According to the US State Department, in 2014 US foreign direct investment into Slovakia only totaled $60.3 million, out of a total inflow of foreign direct investment into the country of USD $50 billion. All fund transfers and conversions associated with investments into and out of the country are governed under the Foreign Exchange Act. In 2003, an amendment to this act abolished the limit on the export and import of all domestic and foreign currency banknotes and coins. Slovakian residents are permitted to open accounts abroad, and non-residents are allowed to hold foreign exchange accounts. Citizens of Slovakia are allowed to buy, sell, or trade foreign securities without limitations.

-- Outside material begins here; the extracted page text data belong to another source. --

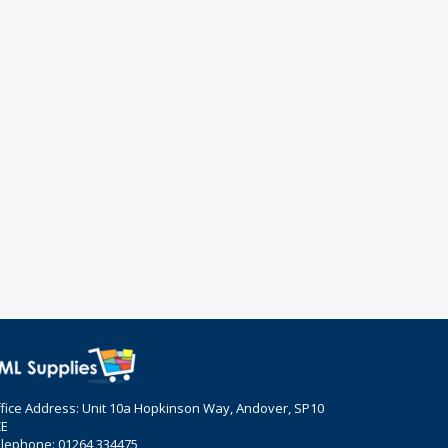
fice Address: Unit 10a Hopkinson Way, Andover, SP10
ZE
lephone: 01264 334475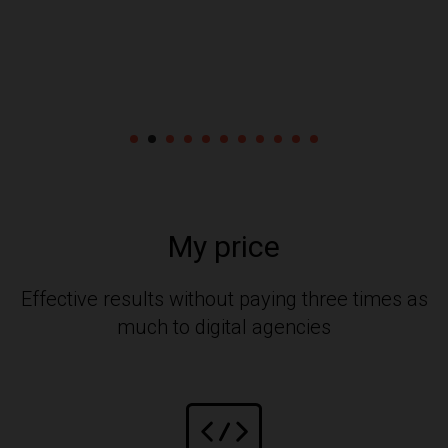
My price
Effective results without paying three times as
much to digital agencies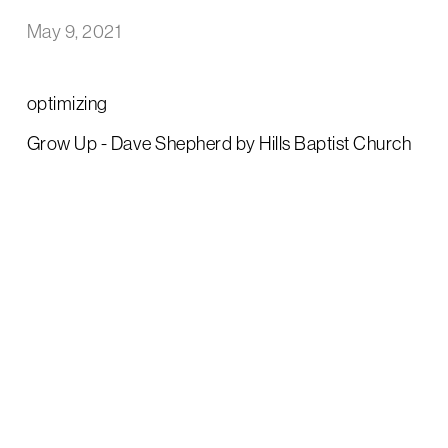
May 9, 2021
optimizing
Grow Up - Dave Shepherd by Hills Baptist Church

Slovakia's monetary and regulatory authority

Slovakia is a member of the EU and the single-currency eurozone, which means it follows the regulations and guidelines of the single monetary policy set by the European Central Bank (ECB). The ECB applies liberal economic and foreign exchange policies and the euro is a free floating currency. The Slovakian government and Slovakia’s central bank, the National Bank of Slovakia, oversee the Slovakian banking system, and ensures all transactions and the operation of cash and electronic payments meet the standards established by the ECB.

Property ownership

Residents of Slovakia are able to purchase, sell, or exchange international real estate without restrictions. Both domestic and foreign private entities are permitted to establish and own business enterprises without restriction, and businesses are able to contract directly with any foreign entities. Non-residents from OECD member countries or the EU are permitted to purchase real estate to use as a business premise.

Currency

Slovakia, a member of the eurozone, uses the euro as its official currency. The euro is based on a system of 100 cents/1 euro. Euro banknotes are printed in denominations of EUR5, EUR10, EUR20, EUR50, EUR100, EUR200 and EUR500. Euro coins are popular and commonly used, and are available in values of 1, 2, 5, 10, 20 and 50 cents, EUR1 and EUR2. The bank for each eurozone member country is responsible for issuing banknotes and coins for that country’s use.